Provided records:
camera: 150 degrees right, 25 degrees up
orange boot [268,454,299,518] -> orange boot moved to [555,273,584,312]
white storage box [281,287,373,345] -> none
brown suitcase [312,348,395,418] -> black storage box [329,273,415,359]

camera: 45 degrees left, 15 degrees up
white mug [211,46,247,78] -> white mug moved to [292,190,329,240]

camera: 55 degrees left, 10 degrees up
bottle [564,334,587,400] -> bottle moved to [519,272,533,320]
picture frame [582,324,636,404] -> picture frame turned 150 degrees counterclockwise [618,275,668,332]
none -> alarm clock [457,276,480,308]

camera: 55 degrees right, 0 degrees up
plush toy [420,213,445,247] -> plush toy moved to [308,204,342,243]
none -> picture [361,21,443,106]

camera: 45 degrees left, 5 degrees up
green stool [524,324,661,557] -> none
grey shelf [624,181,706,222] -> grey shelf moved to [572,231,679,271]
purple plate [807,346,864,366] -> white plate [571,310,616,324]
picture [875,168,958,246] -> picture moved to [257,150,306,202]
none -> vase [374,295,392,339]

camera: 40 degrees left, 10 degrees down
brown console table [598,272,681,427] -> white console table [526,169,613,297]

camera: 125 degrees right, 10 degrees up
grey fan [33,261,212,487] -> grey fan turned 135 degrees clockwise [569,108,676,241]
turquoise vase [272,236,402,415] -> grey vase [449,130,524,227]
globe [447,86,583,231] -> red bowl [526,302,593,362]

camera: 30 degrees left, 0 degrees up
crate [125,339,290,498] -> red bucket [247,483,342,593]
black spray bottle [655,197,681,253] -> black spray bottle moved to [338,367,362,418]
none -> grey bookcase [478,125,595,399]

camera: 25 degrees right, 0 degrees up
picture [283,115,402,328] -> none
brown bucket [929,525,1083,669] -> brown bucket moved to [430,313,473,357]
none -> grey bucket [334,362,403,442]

Exercise requirements: Repeat the material exactly. Begin with its first line and end with the line that has "white mug [211,46,247,78]".

Your solution:
camera: 150 degrees right, 25 degrees up
orange boot [268,454,299,518] -> orange boot moved to [555,273,584,312]
white storage box [281,287,373,345] -> none
brown suitcase [312,348,395,418] -> black storage box [329,273,415,359]

camera: 45 degrees left, 15 degrees up
white mug [211,46,247,78] -> white mug moved to [292,190,329,240]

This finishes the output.